Autonomic tests measure how the systems in the body that are controlled by the autonomic nerves respond to stimulation. The data collected during testing will indicate if the autonomic nervous system is functioning as it should, or if nerve damage has occurred.
What is Autonomic Testing?
The nervous system has three parts: motor, sensory and autonomic. The autonomic system manages all internal functions such as blood pressure, blood flow, and sweating. Autonomic tests are conducted to see if the autonomic nervous system is functioning normally.
Purpose of Autonomic Testing
Autonomic testing can help determine if a patient is suffering from certain diseases that attack the autonomic nervous system, or as a way to diagnose an illness, or source of pain.

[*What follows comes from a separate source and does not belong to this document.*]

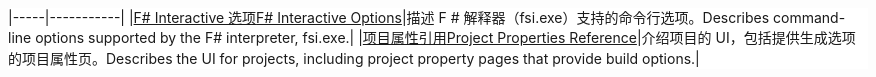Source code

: |-----|-----------|
|[<span data-ttu-id="2cd2d-244">F# Interactive 选项</span><span class="sxs-lookup"><span data-stu-id="2cd2d-244">F# Interactive Options</span></span>](fsharp-interactive-options.md)|<span data-ttu-id="2cd2d-245">描述 F # 解释器（fsi.exe）支持的命令行选项。</span><span class="sxs-lookup"><span data-stu-id="2cd2d-245">Describes command-line options supported by the F# interpreter, fsi.exe.</span></span>|
|[<span data-ttu-id="2cd2d-246">项目属性引用</span><span class="sxs-lookup"><span data-stu-id="2cd2d-246">Project Properties Reference</span></span>](/visualstudio/ide/reference/project-properties-reference)|<span data-ttu-id="2cd2d-247">介绍项目的 UI，包括提供生成选项的项目属性页。</span><span class="sxs-lookup"><span data-stu-id="2cd2d-247">Describes the UI for projects, including project property pages that provide build options.</span></span>|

How is Autonomic Testing Done?
To see if a disease is affecting the autonomic nervous system, several tests are done to monitor blood pressure, blood flow, heart rate, skin temperature, and sweating. By measuring these functions, it is possible to discover whether or not the autonomic nervous system is functioning normally.
Tests to measure blood pressure and heart rate include the tilt table test, a deep breathing test and the Valsalva maneuver. The tilt table test requires that the patient lie on a table that is then raised. The deep breathing test requires the patient to take deep breaths for a minute. The Valsalva maneuver requires that the patient blow into a tube to increase pressure in the chest. While these simple tests are performed, blood pressure and heart rate are monitored.
The Quantitative Sudomotor Axon Reflex Test (QSART) described separately, is another autonomic test performed to measure sweating and skin temperature.
Does Autonomic Testing Hurt?
All testing is non-invasive and painless.